На дворе стоял январь. Солнечный и морозный. Три окна мансарды, где располагалась художественная мастерская Тео Адлера, разукрасили ледяные узоры, и солнечный свет, струясь сквозь кристальную пленку, преломлялся и сверкал на стекле бриллиантами. В самой мансарде было тепло, Адлер принес масленые обогреватели. Он жил в многоэтажном доме в одном из кварталов района Хоф-ван-Лин, очень похожего на родной Грете Ауденхоф, с той лишь разницей, что дома здесь были многоквартирные, и квартира стоила, как неплохой ауденхофский дом. Эдакий гибрид между Ауденхофом и Рингом, от первого из которых он взял природу и простор, а от второго — престиж и цены. Адлер занимал два последних этажа дома рядом с парком — квартиру и мансарду, со временем соединив их в двухэтажную квартиру. Когда Грета в первый раз побывала у него дома, не поверила, что такое жилье мог себе позволить обычный преподаватель, на что Адлер ответил:
— Пара удачно проданных картин могут творить чудеса.
Конечно, он поскромничал. За всю творческую жизнь через галерею «Сальвадори» он продал куда больше пары картин.
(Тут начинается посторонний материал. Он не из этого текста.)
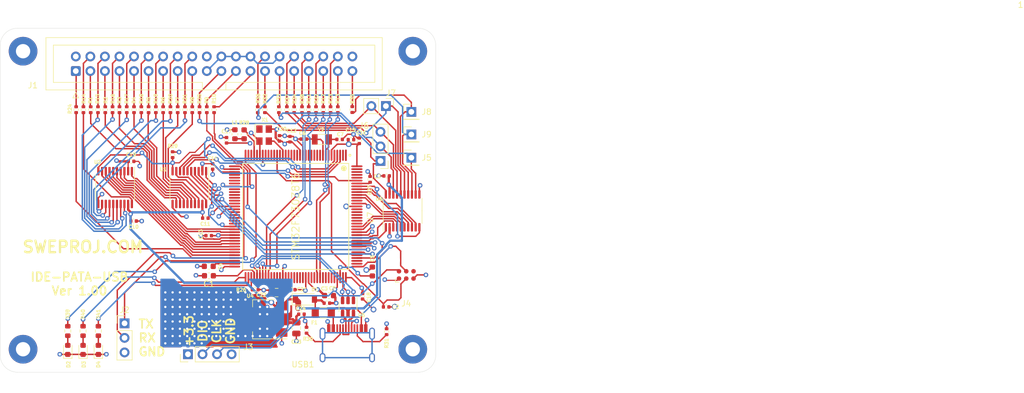
<source format=kicad_pcb>
(kicad_pcb (version 20221018) (generator pcbnew)

  (general
    (thickness 1.6)
  )

  (paper "A4")
  (title_block
    (date "2022-11-21")
  )

  (layers
    (0 "F.Cu" signal)
    (1 "In1.Cu" signal)
    (2 "In2.Cu" signal)
    (31 "B.Cu" signal)
    (32 "B.Adhes" user "B.Adhesive")
    (33 "F.Adhes" user "F.Adhesive")
    (34 "B.Paste" user)
    (35 "F.Paste" user)
    (36 "B.SilkS" user "B.Silkscreen")
    (37 "F.SilkS" user "F.Silkscreen")
    (38 "B.Mask" user)
    (39 "F.Mask" user)
    (40 "Dwgs.User" user "User.Drawings")
    (41 "Cmts.User" user "User.Comments")
    (42 "Eco1.User" user "User.Eco1")
    (43 "Eco2.User" user "User.Eco2")
    (44 "Edge.Cuts" user)
    (45 "Margin" user)
    (46 "B.CrtYd" user "B.Courtyard")
    (47 "F.CrtYd" user "F.Courtyard")
    (48 "B.Fab" user)
    (49 "F.Fab" user)
  )

  (setup
    (stackup
      (layer "F.SilkS" (type "Top Silk Screen"))
      (layer "F.Paste" (type "Top Solder Paste"))
      (layer "F.Mask" (type "Top Solder Mask") (thickness 0.01))
      (layer "F.Cu" (type "copper") (thickness 0.035))
      (layer "dielectric 1" (type "core") (thickness 0.48) (material "FR4") (epsilon_r 4.5) (loss_tangent 0.02))
      (layer "In1.Cu" (type "copper") (thickness 0.035))
      (layer "dielectric 2" (type "prepreg") (thickness 0.48) (material "FR4") (epsilon_r 4.5) (loss_tangent 0.02))
      (layer "In2.Cu" (type "copper") (thickness 0.035))
      (layer "dielectric 3" (type "core") (thickness 0.48) (material "FR4") (epsilon_r 4.5) (loss_tangent 0.02))
      (layer "B.Cu" (type "copper") (thickness 0.035))
      (layer "B.Mask" (type "Bottom Solder Mask") (thickness 0.01))
      (layer "B.Paste" (type "Bottom Solder Paste"))
      (layer "B.SilkS" (type "Bottom Silk Screen"))
      (copper_finish "None")
      (dielectric_constraints no)
    )
    (pad_to_mask_clearance 0)
    (pcbplotparams
      (layerselection 0x00010fc_ffffffff)
      (plot_on_all_layers_selection 0x0000000_00000000)
      (disableapertmacros false)
      (usegerberextensions true)
      (usegerberattributes false)
      (usegerberadvancedattributes false)
      (creategerberjobfile false)
      (dashed_line_dash_ratio 12.000000)
      (dashed_line_gap_ratio 3.000000)
      (svgprecision 6)
      (plotframeref false)
      (viasonmask false)
      (mode 1)
      (useauxorigin false)
      (hpglpennumber 1)
      (hpglpenspeed 20)
      (hpglpendiameter 15.000000)
      (dxfpolygonmode true)
      (dxfimperialunits true)
      (dxfusepcbnewfont true)
      (psnegative false)
      (psa4output false)
      (plotreference true)
      (plotvalue false)
      (plotinvisibletext false)
      (sketchpadsonfab false)
      (subtractmaskfromsilk true)
      (outputformat 1)
      (mirror false)
      (drillshape 0)
      (scaleselection 1)
      (outputdirectory "out/")
    )
  )

  (net 0 "")
  (net 1 "GND")
  (net 2 "Net-(U7A-VCAP_1)")
  (net 3 "Net-(U7A-VCAP_2)")
  (net 4 "Net-(U7B-PC15)")
  (net 5 "Net-(U7B-PC14)")
  (net 6 "Net-(D2-A)")
  (net 7 "Net-(D3-A)")
  (net 8 "Net-(D4-A)")
  (net 9 "Net-(U5-VBUS)")
  (net 10 "Net-(J1-Pin_1)")
  (net 11 "Net-(J1-Pin_3)")
  (net 12 "Net-(J1-Pin_4)")
  (net 13 "Net-(J1-Pin_5)")
  (net 14 "Net-(J1-Pin_6)")
  (net 15 "Net-(J1-Pin_7)")
  (net 16 "Net-(J1-Pin_8)")
  (net 17 "Net-(J1-Pin_9)")
  (net 18 "Net-(J1-Pin_10)")
  (net 19 "Net-(J1-Pin_11)")
  (net 20 "Net-(J1-Pin_12)")
  (net 21 "Net-(J1-Pin_13)")
  (net 22 "Net-(J1-Pin_14)")
  (net 23 "Net-(J1-Pin_15)")
  (net 24 "Net-(J1-Pin_16)")
  (net 25 "Net-(J1-Pin_17)")
  (net 26 "/CS0")
  (net 27 "/DD1A")
  (net 28 "/DD3A")
  (net 29 "/OE")
  (net 30 "/DD4A")
  (net 31 "/DD6A")
  (net 32 "+3V3")
  (net 33 "/DD5A")
  (net 34 "/DD2A")
  (net 35 "/DD0A")
  (net 36 "/DIOW")
  (net 37 "/CS1")
  (net 38 "/DA2")
  (net 39 "/DA0")
  (net 40 "/DD14A")
  (net 41 "/DD12A")
  (net 42 "/DD10A")
  (net 43 "/DD8A")
  (net 44 "/DIOR")
  (net 45 "/DD7A")
  (net 46 "/DD9A")
  (net 47 "/DD11A")
  (net 48 "/DD13A")
  (net 49 "/DD15A")
  (net 50 "/RESET")
  (net 51 "/DA1")
  (net 52 "/DD7B")
  (net 53 "/DD6B")
  (net 54 "/DD5B")
  (net 55 "/DD4B")
  (net 56 "/DD3B")
  (net 57 "/DD2B")
  (net 58 "/DD1B")
  (net 59 "/DD0B")
  (net 60 "/DD8B")
  (net 61 "/DD9B")
  (net 62 "/DD10B")
  (net 63 "/DD11B")
  (net 64 "/DD12B")
  (net 65 "/DD13B")
  (net 66 "/DD14B")
  (net 67 "/DD15B")
  (net 68 "+5V")
  (net 69 "/nRST")
  (net 70 "Net-(J1-Pin_18)")
  (net 71 "unconnected-(J1-Pin_20-Pad20)")
  (net 72 "Net-(J1-Pin_21)")
  (net 73 "Net-(J1-Pin_23)")
  (net 74 "USB_POWER")
  (net 75 "Net-(J1-Pin_25)")
  (net 76 "/SWDIO")
  (net 77 "/SWCLK")
  (net 78 "Net-(J1-Pin_27)")
  (net 79 "Net-(L1-Pad2)")
  (net 80 "Net-(J1-Pin_28)")
  (net 81 "Net-(J1-Pin_29)")
  (net 82 "Net-(J1-Pin_31)")
  (net 83 "Net-(J1-Pin_32)")
  (net 84 "Net-(J1-Pin_33)")
  (net 85 "Net-(J1-Pin_34)")
  (net 86 "Net-(J1-Pin_35)")
  (net 87 "Net-(J1-Pin_36)")
  (net 88 "Net-(J1-Pin_37)")
  (net 89 "Net-(J1-Pin_38)")
  (net 90 "Net-(J1-Pin_39)")
  (net 91 "/UART_TX")
  (net 92 "/UART_RX")
  (net 93 "unconnected-(J4-Pin_6-Pad6)")
  (net 94 "Net-(U7A-BOOT0)")
  (net 95 "Net-(U7A-VDDA)")
  (net 96 "Net-(USB1-CC1)")
  (net 97 "Net-(USB1-CC2)")
  (net 98 "Net-(USB1-DP1)")
  (net 99 "Net-(USB1-DN1)")
  (net 100 "unconnected-(U7C-PE2-Pad1)")
  (net 101 "unconnected-(U7C-PE3-Pad2)")
  (net 102 "unconnected-(U7B-PC13-Pad7)")
  (net 103 "unconnected-(U7C-PF0-Pad10)")
  (net 104 "unconnected-(U7C-PF1-Pad11)")
  (net 105 "unconnected-(U7C-PF2-Pad12)")
  (net 106 "unconnected-(U7C-PF3-Pad13)")
  (net 107 "unconnected-(U7C-PF4-Pad14)")
  (net 108 "unconnected-(U7C-PF5-Pad15)")
  (net 109 "/USB-")
  (net 110 "/USB+")
  (net 111 "unconnected-(U7C-PF6-Pad18)")
  (net 112 "unconnected-(U7C-PF7-Pad19)")
  (net 113 "unconnected-(U7C-PF8-Pad20)")
  (net 114 "unconnected-(U7C-PF9-Pad21)")
  (net 115 "unconnected-(U7C-PF10-Pad22)")
  (net 116 "Net-(U7C-PH0)")
  (net 117 "unconnected-(U7C-PH1-Pad24)")
  (net 118 "unconnected-(U7B-PC0-Pad26)")
  (net 119 "unconnected-(U7B-PC1-Pad27)")
  (net 120 "unconnected-(U7B-PC2-Pad28)")
  (net 121 "unconnected-(U7B-PC3-Pad29)")
  (net 122 "unconnected-(U7A-VREF+-Pad32)")
  (net 123 "unconnected-(H1-Pad1)")
  (net 124 "unconnected-(H2-Pad1)")
  (net 125 "unconnected-(H3-Pad1)")
  (net 126 "unconnected-(H4-Pad1)")
  (net 127 "/IORDYB")
  (net 128 "/CSELB")
  (net 129 "/DMACKB")
  (net 130 "/INTRQB")
  (net 131 "/IOCS16B")
  (net 132 "/PDIAGB")
  (net 133 "/ACTB")
  (net 134 "/DMARQB")
  (net 135 "/ACTA")
  (net 136 "/CSELA")
  (net 137 "/IOCS16A")
  (net 138 "/PDIAGA")
  (net 139 "/DMARQA")
  (net 140 "/INTRQA")
  (net 141 "unconnected-(U7B-PA0-Pad34)")
  (net 142 "unconnected-(U7B-PA1-Pad35)")
  (net 143 "Net-(U7A-VDD12OTGHS)")
  (net 144 "Net-(U7A-OTG_HS_REXT)")
  (net 145 "unconnected-(U7B-PD11-Pad82)")
  (net 146 "unconnected-(U7B-PD12-Pad83)")
  (net 147 "unconnected-(U7B-PD13-Pad84)")
  (net 148 "unconnected-(U7B-PD14-Pad87)")
  (net 149 "/IORDYA")
  (net 150 "/DMACKA")
  (net 151 "/OE2")
  (net 152 "unconnected-(U7B-PD15-Pad88)")
  (net 153 "unconnected-(U7C-PG2-Pad89)")
  (net 154 "unconnected-(U7C-PG3-Pad90)")
  (net 155 "/LED1")
  (net 156 "/LED2")
  (net 157 "/LED3")
  (net 158 "unconnected-(U7C-PG4-Pad91)")
  (net 159 "unconnected-(U7C-PG5-Pad92)")
  (net 160 "unconnected-(U7C-PG8-Pad93)")
  (net 161 "unconnected-(U7B-PC6-Pad96)")
  (net 162 "unconnected-(U7B-PC7-Pad97)")
  (net 163 "unconnected-(U7B-PA8-Pad100)")
  (net 164 "unconnected-(U7B-PA9-Pad101)")
  (net 165 "unconnected-(U7B-PA10-Pad102)")
  (net 166 "unconnected-(U7B-PA11-Pad103)")
  (net 167 "unconnected-(U7B-PA12-Pad104)")
  (net 168 "unconnected-(U7B-PA4-Pad40)")
  (net 169 "unconnected-(U7B-PA5-Pad41)")
  (net 170 "unconnected-(U7B-PA6-Pad42)")
  (net 171 "unconnected-(U7B-PA7-Pad43)")
  (net 172 "unconnected-(U7B-PC5-Pad45)")
  (net 173 "unconnected-(U7B-PB0-Pad46)")
  (net 174 "unconnected-(U7B-PB1-Pad47)")
  (net 175 "unconnected-(U7B-PB2-Pad48)")
  (net 176 "unconnected-(U7C-PF11-Pad49)")
  (net 177 "unconnected-(U7C-PF12-Pad50)")
  (net 178 "unconnected-(U7C-PF13-Pad53)")
  (net 179 "unconnected-(U7C-PF14-Pad54)")
  (net 180 "unconnected-(U7C-PF15-Pad55)")
  (net 181 "unconnected-(U7C-PG0-Pad56)")
  (net 182 "unconnected-(U7C-PG1-Pad57)")
  (net 183 "unconnected-(U7B-PA15-Pad110)")
  (net 184 "unconnected-(U7B-PC10-Pad111)")
  (net 185 "unconnected-(U7B-PC12-Pad113)")
  (net 186 "unconnected-(U7C-PG9-Pad124)")
  (net 187 "unconnected-(U7C-PG10-Pad125)")
  (net 188 "unconnected-(U7C-PG11-Pad126)")
  (net 189 "unconnected-(U7C-PG12-Pad127)")
  (net 190 "unconnected-(U7C-PG13-Pad128)")
  (net 191 "unconnected-(U7C-PG14-Pad129)")
  (net 192 "unconnected-(U7C-PG15-Pad132)")
  (net 193 "unconnected-(U7B-PB9-Pad140)")
  (net 194 "unconnected-(U7C-PE0-Pad141)")
  (net 195 "unconnected-(U7C-PE1-Pad142)")
  (net 196 "unconnected-(U7A-PDR_ON-Pad143)")
  (net 197 "unconnected-(USB1-SBU2-Pad3)")
  (net 198 "unconnected-(USB1-SBU1-Pad9)")
  (net 199 "unconnected-(USB1-SHIELD-Pad13)")
  (net 200 "unconnected-(X1-Tri-State-Pad1)")

  (footprint "Connector_IDC:IDC-Header_2x20_P2.54mm_Vertical" (layer "F.Cu") (at 68.199 93.4625 90))

  (footprint "Resistor_SMD:R_0402_1005Metric" (layer "F.Cu") (at 70.801457 100.205 -90))

  (footprint "Resistor_SMD:R_0402_1005Metric" (layer "F.Cu") (at 73.341457 100.205 -90))

  (footprint "Resistor_SMD:R_0402_1005Metric" (layer "F.Cu") (at 75.819 100.203 -90))

  (footprint "Resistor_SMD:R_0402_1005Metric" (layer "F.Cu") (at 78.359 100.203 -90))

  (footprint "Resistor_SMD:R_0402_1005Metric" (layer "F.Cu") (at 80.899 100.203 -90))

  (footprint "Resistor_SMD:R_0402_1005Metric" (layer "F.Cu") (at 83.439 100.203 -90))

  (footprint "Resistor_SMD:R_0402_1005Metric" (layer "F.Cu") (at 85.979 100.203 -90))

  (footprint "Resistor_SMD:R_0402_1005Metric" (layer "F.Cu") (at 88.519 100.203 -90))

  (footprint "Resistor_SMD:R_0402_1005Metric" (layer "F.Cu") (at 91.059 100.203 -90))

  (footprint "Resistor_SMD:R_0402_1005Metric" (layer "F.Cu") (at 92.329 100.203 -90))

  (footprint "Resistor_SMD:R_0402_1005Metric" (layer "F.Cu") (at 108.839 100.203 -90))

  (footprint "Resistor_SMD:R_0402_1005Metric" (layer "F.Cu") (at 111.379 100.203 -90))

  (footprint "Resistor_SMD:R_0402_1005Metric" (layer "F.Cu") (at 113.919 100.203 -90))

  (footprint "Resistor_SMD:R_0402_1005Metric" (layer "F.Cu") (at 69.531457 100.205 90))

  (footprint "Resistor_SMD:R_0402_1005Metric" (layer "F.Cu") (at 72.071457 100.205 90))

  (footprint "Resistor_SMD:R_0402_1005Metric" (layer "F.Cu") (at 74.611457 100.205 90))

  (footprint "Resistor_SMD:R_0402_1005Metric" (layer "F.Cu") (at 77.089 100.203 90))

  (footprint "Resistor_SMD:R_0402_1005Metric" (layer "F.Cu") (at 79.629 100.203 90))

  (footprint "Resistor_SMD:R_0402_1005Metric" (layer "F.Cu") (at 82.169 100.203 90))

  (footprint "Resistor_SMD:R_0402_1005Metric" (layer "F.Cu") (at 84.709 100.203 90))

  (footprint "Resistor_SMD:R_0402_1005Metric" (layer "F.Cu") (at 87.249 100.203 90))

  (footprint "Resistor_SMD:R_0402_1005Metric" (layer "F.Cu") (at 110.109 100.203 90))

  (footprint "Resistor_SMD:R_0402_1005Metric" (layer "F.Cu") (at 112.649 100.203 90))

  (footprint "Resistor_SMD:R_0402_1005Metric" (layer "F.Cu") (at 68.261457 100.203 -90))

  (footprint "Package_SO:TSSOP-20_4.4x6.5mm_P0.65mm" (layer "F.Cu") (at 88.011 113.792 -90))

  (footprint "Package_SO:TSSOP-20_4.4x6.5mm_P0.65mm" (layer "F.Cu") (at 75.057 113.792 -90))

  (footprint "Connector_PinHeader_2.54mm:PinHeader_1x01_P2.54mm_Vertical" (layer "F.Cu") (at 126.746 108.585))

  (footprint "Connector_PinHeader_2.54mm:PinHeader_1x01_P2.54mm_Vertical" (layer "F.Cu") (at 126.746 100.584))

  (footprint "Connector_PinHeader_2.54mm:PinHeader_1x01_P2.54mm_Vertical" (layer "F.Cu") (at 126.746 104.521))

  (footprint "Connector_PinHeader_2.54mm:PinHeader_1x03_P2.54mm_Vertical" (layer "F.Cu") (at 121.3612 109.1438 180))

  (footprint "Connector_PinHeader_2.54mm:PinHeader_1x02_P2.54mm_Vertical" (layer "F.Cu") (at 122.306 99.568 -90))

  (footprint "Capacitor_SMD:C_0402_1005Metric" (layer "F.Cu") (at 103.74 105.21 90))

  (footprint "Resistor_SMD:R_0402_1005Metric" (layer "F.Cu") (at 85.09 108.0516 90))

  (footprint "MountingHole:MountingHole_2.5mm_Pad_TopBottom" (layer "F.Cu") (at 127 142))

  (footprint "Capacitor_SMD:C_0402_1005Metric" (layer "F.Cu") (at 78.2828 119.634))

  (footprint "Diode_SMD:D_SOD-123" (layer "F.Cu") (at 108.19 133.29))

  (footprint "Resistor_SMD:R_0402_1005Metric" (layer "F.Cu") (at 106.299 100.203 -90))

  (footprint "Capacitor_SMD:C_0402_1005Metric" (layer "F.Cu") (at 91.39 122.18))

  (footprint "Capacitor_SMD:C_0805_2012Metric" (layer "F.Cu") (at 103.24 132.11 180))

  (footprint "Capacitor_SMD:C_0603_1608Metric" (layer "F.Cu") (at 112.385 132.64))

  (footprint "LED_SMD:LED_0603_1608Metric" (layer "F.Cu") (at 72.136 142.113 90))

  (footprint "Resistor_SMD:R_0402_1005Metric" (layer "F.Cu") (at 107.6706 100.203 90))

  (footprint "Resistor_SMD:R_0603_1608Metric" (layer "F.Cu") (at 72.136 138.811 90))

  (footprint "Resistor_SMD:R_0603_1608Metric" (layer "F.Cu") (at 69.469 138.811 90))

  (footprint "Resistor_SMD:R_0402_1005Metric" (layer "F.Cu") (at 105.029 100.203 90))

  (footprint "MountingHole:MountingHole_2.5mm_Pad_TopBottom" (layer "F.Cu") (at 59 90))

  (footprint "Resistor_SMD:R_0402_1005Metric" (layer "F.Cu") (at 99.5 131.59))

  (footprint "Capacitor_SMD:C_0402_1005Metric" (layer "F.Cu") (at 118.23 132.76 -90))

  (footprint "Capacitor_SMD:C_0402_1005Metric" (layer "F.Cu") (at 94.5 105.54 90))

  (footprint "Connector_PinHeader_2.54mm:PinHeader_1x03_P2.54mm_Vertical" (layer "F.Cu")
    (tstamp 52be1196-0de4-429e-bc8f-fbe1a64d70be)
    (at 76.708 137.4775)
    (descr "Through hole straight pin head
... [913343 chars truncated]
</source>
Просторная квартира Адлера отличалась от дома Маркуса Эггера тем, что в ней всегда гулял свежий воздух, а в комнатах было чисто и убрано. Буквально всюду угадывалась женская рука, будто бы когда-то здесь жила хозяйка, но Грета не увидела ни женских туфель в прихожей, ни одежды, ни каких-то мелочей, которые для дома могла бы купить только женщина. Комнаты не блистали гением интерьерного дизайна, скорее они были обставлены просто и со вкусом, а единственными украшениями, которыми баловал свое жилище молодой художник, были картины. В прихожей, в коридоре и в пролете лестницы висели копии работ Дега и Моне, над камином в зале и на кухне — пасторали и натюрморты авторства хозяина дома — Грета узнала его легкую руку. Чуть светловатые полоски на бежевых обоях по бокам картины в зале говорили о том, что на ее месте раньше висела другая картина. Однажды, Грете удалось узнать, какая именно. Она случайно наткнулась на нее в углу мансарды среди других полотен. Горизонтальный холст изображал девушку, задремавшую на плетеной софе на веранде. Солнечные зайчики переливались холодными оттенками позолоты на ее белокурых волосах и на шелке белоснежного халата, наброшенного на голое тело. В руках она держала книгу. Картина будто уловила момент до того, как книга упала и стукнулась об пол. В углу не было подписи, стояла только дата — написана почти десять лет назад. Грета постеснялась спросить преподавателя, кто эта женщина.